The Division of Dance sub-series highlights Andersen's work as a faculty member at UW, such as her contributions to the creation of a dance courses and curriculum. Andersen's teaching files, organized by academic year, contain her faculty schedules, course lecture notes and exercises, and interdepartmental correspondence on schedules and concerts. Her faculty activity analyses detail extracurricular work taken on for the division and community, such as student advising, private lessons, and producing dance concerts.
The third sub-series, University of Washington Dance Theatre, holds Andersen's notes and correspondence related to her founding of the student dance company, as well as programs, posters, and photographs from performances. Andersen led the company's efforts to gain outside funding for productions, and her correspondence with donors and planning notes for fundraisers are included.

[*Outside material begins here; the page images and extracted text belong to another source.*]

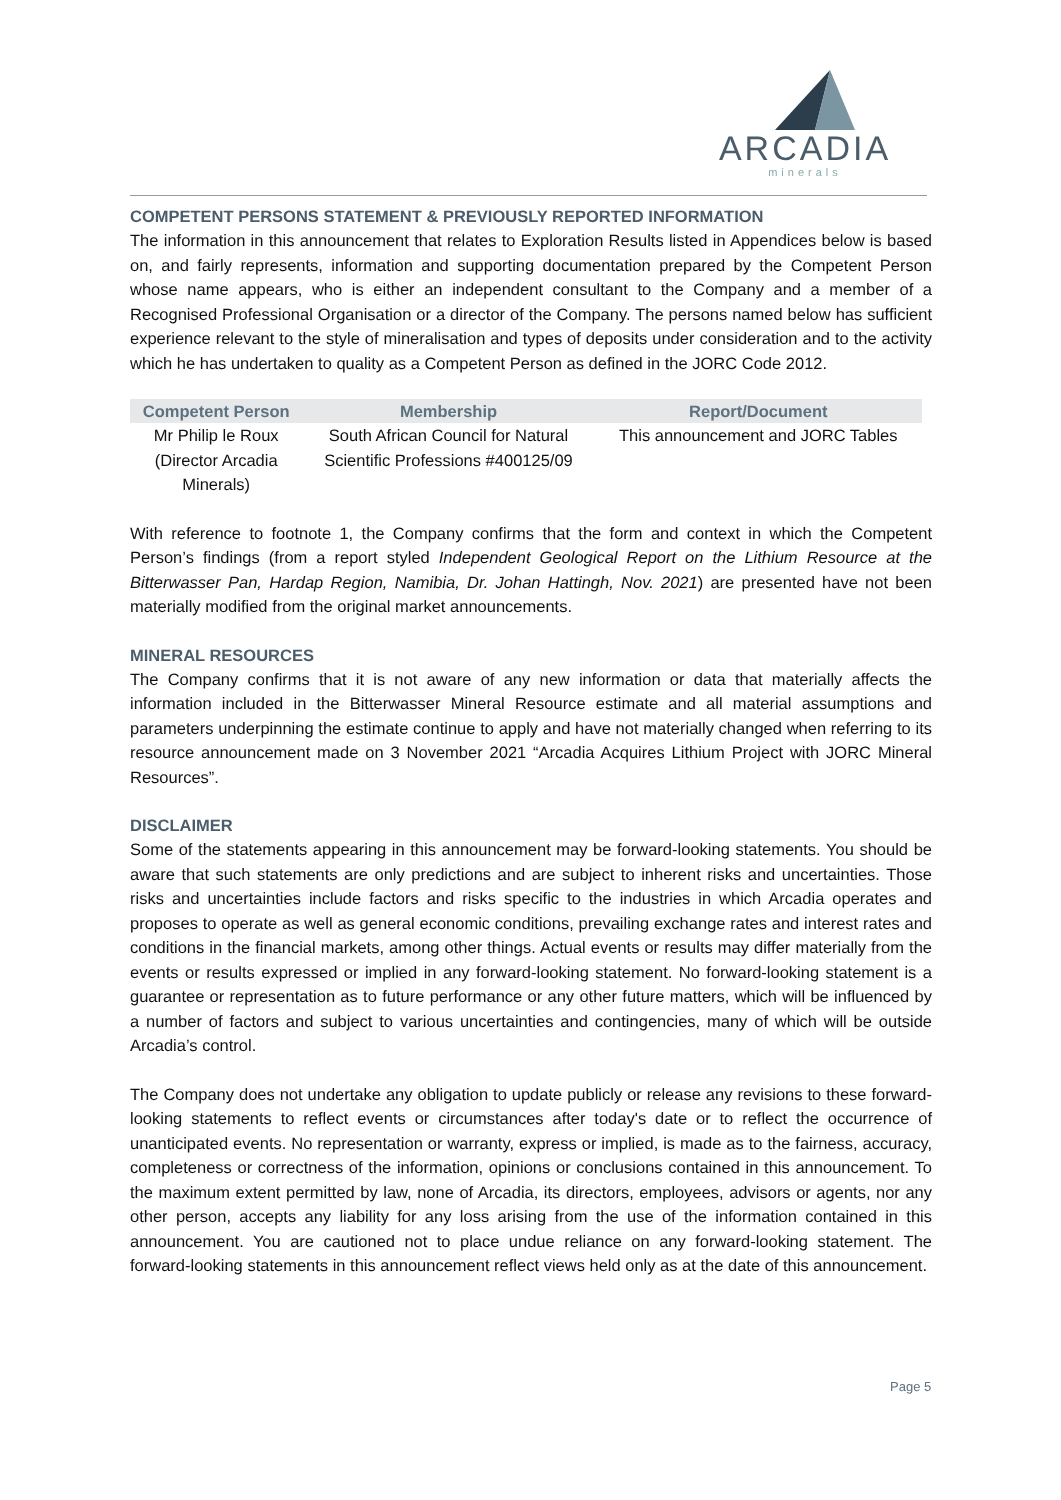ARCADIA
minerals
COMPETENT PERSONS STATEMENT & PREVIOUSLY REPORTED INFORMATION
The information in this announcement that relates to Exploration Results listed in Appendices below is based on, and fairly represents, information and supporting documentation prepared by the Competent Person whose name appears, who is either an independent consultant to the Company and a member of a Recognised Professional Organisation or a director of the Company. The persons named below has sufficient experience relevant to the style of mineralisation and types of deposits under consideration and to the activity which he has undertaken to quality as a Competent Person as defined in the JORC Code 2012.
| Competent Person | Membership | Report/Document |
| --- | --- | --- |
| Mr Philip le Roux (Director Arcadia Minerals) | South African Council for Natural Scientific Professions #400125/09 | This announcement and JORC Tables |
With reference to footnote 1, the Company confirms that the form and context in which the Competent Person’s findings (from a report styled Independent Geological Report on the Lithium Resource at the Bitterwasser Pan, Hardap Region, Namibia, Dr. Johan Hattingh, Nov. 2021) are presented have not been materially modified from the original market announcements.
MINERAL RESOURCES
The Company confirms that it is not aware of any new information or data that materially affects the information included in the Bitterwasser Mineral Resource estimate and all material assumptions and parameters underpinning the estimate continue to apply and have not materially changed when referring to its resource announcement made on 3 November 2021 “Arcadia Acquires Lithium Project with JORC Mineral Resources”.
DISCLAIMER
Some of the statements appearing in this announcement may be forward-looking statements. You should be aware that such statements are only predictions and are subject to inherent risks and uncertainties. Those risks and uncertainties include factors and risks specific to the industries in which Arcadia operates and proposes to operate as well as general economic conditions, prevailing exchange rates and interest rates and conditions in the financial markets, among other things. Actual events or results may differ materially from the events or results expressed or implied in any forward-looking statement. No forward-looking statement is a guarantee or representation as to future performance or any other future matters, which will be influenced by a number of factors and subject to various uncertainties and contingencies, many of which will be outside Arcadia’s control.
The Company does not undertake any obligation to update publicly or release any revisions to these forward-looking statements to reflect events or circumstances after today's date or to reflect the occurrence of unanticipated events. No representation or warranty, express or implied, is made as to the fairness, accuracy, completeness or correctness of the information, opinions or conclusions contained in this announcement. To the maximum extent permitted by law, none of Arcadia, its directors, employees, advisors or agents, nor any other person, accepts any liability for any loss arising from the use of the information contained in this announcement. You are cautioned not to place undue reliance on any forward-looking statement. The forward-looking statements in this announcement reflect views held only as at the date of this announcement.
Page 5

This series contains programs, photographs, posters, financial and administrative documents, and teaching materials for Valley Dance Ensemble, dated 1980 to 2001. The series is organized into three sub-series and arranged alphabetically.
Administrative Files primarily holds financial papers related to Valley Dance Ensemble, such as grant paperwork, fundraising documents, and income and expense reports for each fiscal year. These reports detail the financial aspects of running a community dance company, with costume, publicity, and event costs represented. Andersen's work in the establishment of the company is documented in Board of Directors minutes and founding materials, such as the company's mission statement and multiple revisions of the Artistic Director's job description.
Programs, reviews, and posters for dance concerts are housed in the Performance Files, spanning Andersen's tenure with Valley Dance Ensemble from its first performance to her final staging of Suspension in 2001. This sub-series also covers guest artists who collaborated with the company, including Terry Heller and Morris Johnson. Andersen's notes on administrative and publicity tasks associated with each concert are stored together in the Concerts folders.
The role of the Valley Dance Ensemble as a dance school is explored in the Teaching Files, with promotional brochures, quarterly class schedules, instructor biographies, and class goals and descriptions. Andersen's class materials, gathered early in the founding of the company and school, contain her notes used to lead class sessions, and ledgers show the size and growth of the school into the early 1990s.